» INSTRUCTIONS FOR THE TASK
Find the line containing "shows immunohistochemistry staining" in the listing below. Repeat it exactly, along with each following line up to and including the one containing "cancer was stained".

» SOURCE MATERIAL
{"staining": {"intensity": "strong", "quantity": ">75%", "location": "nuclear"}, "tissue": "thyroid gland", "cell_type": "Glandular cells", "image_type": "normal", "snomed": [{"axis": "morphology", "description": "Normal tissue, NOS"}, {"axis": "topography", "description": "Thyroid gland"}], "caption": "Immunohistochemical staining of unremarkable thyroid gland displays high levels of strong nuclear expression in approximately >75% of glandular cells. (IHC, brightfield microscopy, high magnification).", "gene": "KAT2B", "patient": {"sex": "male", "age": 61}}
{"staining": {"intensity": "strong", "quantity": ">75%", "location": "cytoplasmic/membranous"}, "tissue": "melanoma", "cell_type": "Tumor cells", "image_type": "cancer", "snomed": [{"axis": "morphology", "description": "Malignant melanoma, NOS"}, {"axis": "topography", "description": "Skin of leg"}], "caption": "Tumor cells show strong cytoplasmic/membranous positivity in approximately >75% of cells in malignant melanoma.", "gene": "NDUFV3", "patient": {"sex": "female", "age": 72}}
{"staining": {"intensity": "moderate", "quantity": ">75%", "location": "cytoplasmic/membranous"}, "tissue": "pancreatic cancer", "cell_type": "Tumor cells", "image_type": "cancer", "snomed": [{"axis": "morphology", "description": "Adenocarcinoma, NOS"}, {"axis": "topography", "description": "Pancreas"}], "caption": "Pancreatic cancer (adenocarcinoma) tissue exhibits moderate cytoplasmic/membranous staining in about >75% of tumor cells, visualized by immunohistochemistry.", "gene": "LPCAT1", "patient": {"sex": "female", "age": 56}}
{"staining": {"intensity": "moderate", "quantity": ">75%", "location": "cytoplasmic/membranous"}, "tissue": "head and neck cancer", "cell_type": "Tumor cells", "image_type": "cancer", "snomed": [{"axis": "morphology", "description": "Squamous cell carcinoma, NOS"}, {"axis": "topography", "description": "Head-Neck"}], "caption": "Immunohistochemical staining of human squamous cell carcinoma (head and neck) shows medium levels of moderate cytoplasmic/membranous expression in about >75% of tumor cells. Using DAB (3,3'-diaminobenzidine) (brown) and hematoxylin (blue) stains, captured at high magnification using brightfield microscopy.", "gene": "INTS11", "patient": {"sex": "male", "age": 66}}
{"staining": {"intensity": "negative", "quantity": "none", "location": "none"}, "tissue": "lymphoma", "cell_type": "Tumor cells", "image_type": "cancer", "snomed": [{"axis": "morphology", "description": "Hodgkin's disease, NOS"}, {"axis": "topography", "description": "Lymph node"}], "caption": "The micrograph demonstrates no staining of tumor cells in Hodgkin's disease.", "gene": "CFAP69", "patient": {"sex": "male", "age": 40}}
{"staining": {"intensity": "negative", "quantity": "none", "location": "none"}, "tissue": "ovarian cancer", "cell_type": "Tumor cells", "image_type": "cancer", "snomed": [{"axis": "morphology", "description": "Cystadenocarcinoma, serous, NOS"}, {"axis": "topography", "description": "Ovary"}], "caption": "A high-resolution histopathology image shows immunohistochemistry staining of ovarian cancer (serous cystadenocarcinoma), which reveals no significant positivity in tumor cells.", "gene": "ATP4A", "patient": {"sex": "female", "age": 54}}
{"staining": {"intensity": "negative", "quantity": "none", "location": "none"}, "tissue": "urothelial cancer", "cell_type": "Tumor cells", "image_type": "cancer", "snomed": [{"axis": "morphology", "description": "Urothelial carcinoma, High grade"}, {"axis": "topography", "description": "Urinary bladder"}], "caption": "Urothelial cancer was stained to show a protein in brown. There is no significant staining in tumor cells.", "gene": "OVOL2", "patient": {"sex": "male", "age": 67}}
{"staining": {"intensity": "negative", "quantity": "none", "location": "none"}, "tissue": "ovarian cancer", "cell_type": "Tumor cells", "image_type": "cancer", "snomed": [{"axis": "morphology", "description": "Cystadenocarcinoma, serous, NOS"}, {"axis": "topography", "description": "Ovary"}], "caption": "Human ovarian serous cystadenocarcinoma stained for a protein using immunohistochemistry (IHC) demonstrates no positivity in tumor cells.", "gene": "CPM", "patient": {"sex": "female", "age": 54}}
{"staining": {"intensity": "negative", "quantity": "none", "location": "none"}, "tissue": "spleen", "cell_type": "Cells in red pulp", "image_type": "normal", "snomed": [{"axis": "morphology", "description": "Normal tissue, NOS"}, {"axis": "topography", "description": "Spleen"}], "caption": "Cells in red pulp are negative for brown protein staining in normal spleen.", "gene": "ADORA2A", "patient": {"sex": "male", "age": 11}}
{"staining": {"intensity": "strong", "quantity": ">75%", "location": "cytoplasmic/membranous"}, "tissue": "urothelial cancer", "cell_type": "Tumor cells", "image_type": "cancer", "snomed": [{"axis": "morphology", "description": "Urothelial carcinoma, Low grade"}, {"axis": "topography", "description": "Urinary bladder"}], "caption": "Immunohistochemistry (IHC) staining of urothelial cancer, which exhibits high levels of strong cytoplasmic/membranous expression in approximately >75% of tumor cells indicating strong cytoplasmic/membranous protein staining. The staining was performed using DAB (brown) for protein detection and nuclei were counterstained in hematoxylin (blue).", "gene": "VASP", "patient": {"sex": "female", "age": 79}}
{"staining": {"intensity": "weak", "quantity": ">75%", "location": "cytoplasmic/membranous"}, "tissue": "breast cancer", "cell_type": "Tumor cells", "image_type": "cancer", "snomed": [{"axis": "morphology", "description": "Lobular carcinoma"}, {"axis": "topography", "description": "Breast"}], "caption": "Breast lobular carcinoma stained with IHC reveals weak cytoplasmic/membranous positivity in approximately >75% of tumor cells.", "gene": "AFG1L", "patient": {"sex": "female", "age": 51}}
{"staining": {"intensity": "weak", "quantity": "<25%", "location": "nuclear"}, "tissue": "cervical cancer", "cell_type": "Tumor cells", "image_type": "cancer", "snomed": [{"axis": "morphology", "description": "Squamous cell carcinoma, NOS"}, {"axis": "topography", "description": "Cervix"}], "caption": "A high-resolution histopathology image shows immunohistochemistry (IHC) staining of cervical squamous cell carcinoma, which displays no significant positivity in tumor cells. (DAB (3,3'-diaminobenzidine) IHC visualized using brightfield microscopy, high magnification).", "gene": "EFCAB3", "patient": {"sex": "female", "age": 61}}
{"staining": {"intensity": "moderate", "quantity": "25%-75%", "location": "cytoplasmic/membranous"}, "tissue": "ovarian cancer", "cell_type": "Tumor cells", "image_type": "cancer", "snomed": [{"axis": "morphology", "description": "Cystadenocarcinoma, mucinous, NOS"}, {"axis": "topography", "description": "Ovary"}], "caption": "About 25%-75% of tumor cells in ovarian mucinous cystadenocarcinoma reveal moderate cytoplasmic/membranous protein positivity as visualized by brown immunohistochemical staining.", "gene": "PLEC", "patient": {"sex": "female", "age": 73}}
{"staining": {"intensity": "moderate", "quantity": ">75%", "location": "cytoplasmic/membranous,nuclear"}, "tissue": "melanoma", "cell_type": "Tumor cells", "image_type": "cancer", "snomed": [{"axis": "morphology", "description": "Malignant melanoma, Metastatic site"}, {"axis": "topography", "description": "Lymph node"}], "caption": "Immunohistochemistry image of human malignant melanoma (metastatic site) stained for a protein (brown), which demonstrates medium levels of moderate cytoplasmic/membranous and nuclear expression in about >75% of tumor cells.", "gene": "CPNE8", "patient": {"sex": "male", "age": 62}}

» TASK OUTPUT
{"staining": {"intensity": "negative", "quantity": "none", "location": "none"}, "tissue": "ovarian cancer", "cell_type": "Tumor cells", "image_type": "cancer", "snomed": [{"axis": "morphology", "description": "Cystadenocarcinoma, serous, NOS"}, {"axis": "topography", "description": "Ovary"}], "caption": "A high-resolution histopathology image shows immunohistochemistry staining of ovarian cancer (serous cystadenocarcinoma), which reveals no significant positivity in tumor cells.", "gene": "ATP4A", "patient": {"sex": "female", "age": 54}}
{"staining": {"intensity": "negative", "quantity": "none", "location": "none"}, "tissue": "urothelial cancer", "cell_type": "Tumor cells", "image_type": "cancer", "snomed": [{"axis": "morphology", "description": "Urothelial carcinoma, High grade"}, {"axis": "topography", "description": "Urinary bladder"}], "caption": "Urothelial cancer was stained to show a protein in brown. There is no significant staining in tumor cells.", "gene": "OVOL2", "patient": {"sex": "male", "age": 67}}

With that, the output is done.